Britain’s GCHQ at Cheltenham worked with America on spying (photo:dpa)
PRISM is a form of covert surveillance developed by America’s National Security Agency and used to spy on the British public by its security services, write Sam Khan-McIntyre and Mel Kelly.
It is claimed that Britain’s data-gathering centre, GCHQ in Cheltenham, Gloucestershire, has been intercepting British data using the PRISM programme and sending it through the United States in order to bypass UK laws.
The surveillance was carried out secretly until American computer specialist and former CIA employee Edward Snowden blew the whistle in May 2013 about America’s spying missions on other countries. His revelations are considered the most significant leaks in US history.
The big debate was whether this was legal, but the real issue is whether the spying is right. It seems, by slapping on a label of legality, the British government thinks it can get away with increasing amounts of wrongdoing.
UK national newspaper the Daily Mail reported in July 2013 that ‘Parliament’s spy watchdog called for an investigation into Britain’s laws on intelligence eavesdropping ….as it cleared GCHQ of flouting the existing rules. But the committee raised questions about whether the rules governing intercepts are fit for purpose and whether there is a need for new laws’.
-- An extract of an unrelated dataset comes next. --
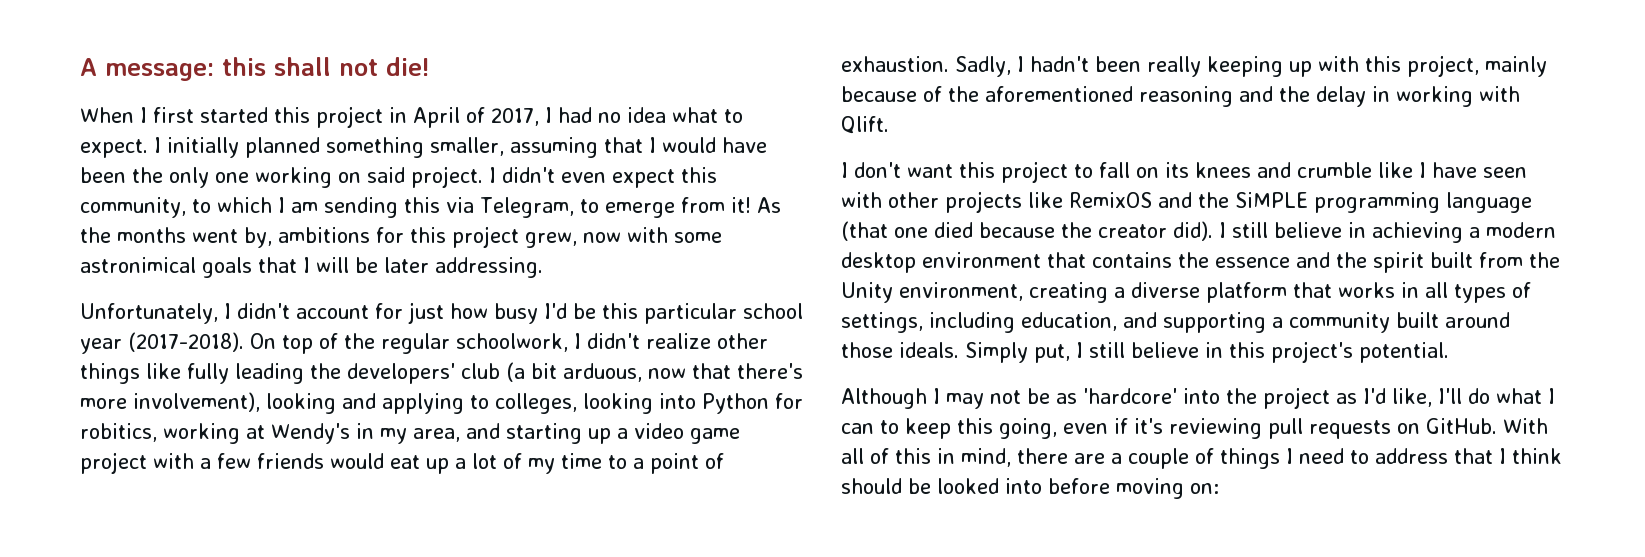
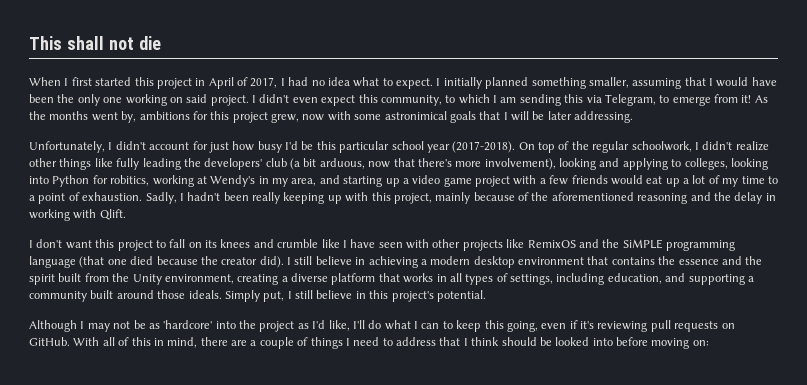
[80,57,266,81] A message: this -> [29,36,62,50] This
[386,57,430,76] die! -> [138,36,161,50] die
Millions of dollars of taxpayers’ money is being used to spy on the public, without its consent or knowledge, according to another UK newspaper the Guardian in August 2013. The spying involved surveillance of internet traffic on companies, including Google, Yahoo, Microsoft and Facebook.
The spying was carried out for anti-terrorist reasons, according to UK officials, and was covered by terrorist legislation. US President Barack Obama was reported by the BBC as saying that it had been useful. However, firm evidence has not been produced yet to corroborate this. Others claim terrorists would use other means to communicate.
German Chancellor Angela Merkel, who was a victim of US eavesdropping on her mobile phone, said ‘spying on friends is not acceptable’.
In this respect, if the government is allowed to spy on its people, then does this quote define them as enemies of the public?
Is that the real reason the public ‘democratically’ elect representatives, to work against them and create a two-tier system completely removed from the requirements of those they are supposed to represent.
Representatives would then be working purely for self-interest and personal gain, not far removed from dictatorship. If these spying actions are legal then why not go the whole hog and drop the pretence of the word democracy altogether because it has become synonymous with propaganda.
The authors of this article questioned how elected representatives would respond if the public spied on them.
We challenged 32 Members of the Scottish and British Parliaments to undertake the Prism experience and be scrutinised in their daily lives. They argued that if the MPs are working on our behalf they should have nothing to hide.
We asked if they were willing to be filmed for a day, interviewed on film and complete an online survey on Prism, or give written reasons for not participating.
Thirty of them failed to reply and another declined to be filmed because of the need for privacy on constituency matters.
There are numerous examples of government wrongdoing and corruption across the globe. They include British complicity in the torture of terrorist suspects held by Americans, the use of British weapons in genocide in East Timor and US soldier Bradley Manning’s imprisonment for whistle-blowing about the Iraq war.
Such government actions are legitimised by representatives of the public, but often the public is unaware of what is happening and unable to make a judgment.
While the idea of democracy is upheld in public, it seems to be sabotaged from within.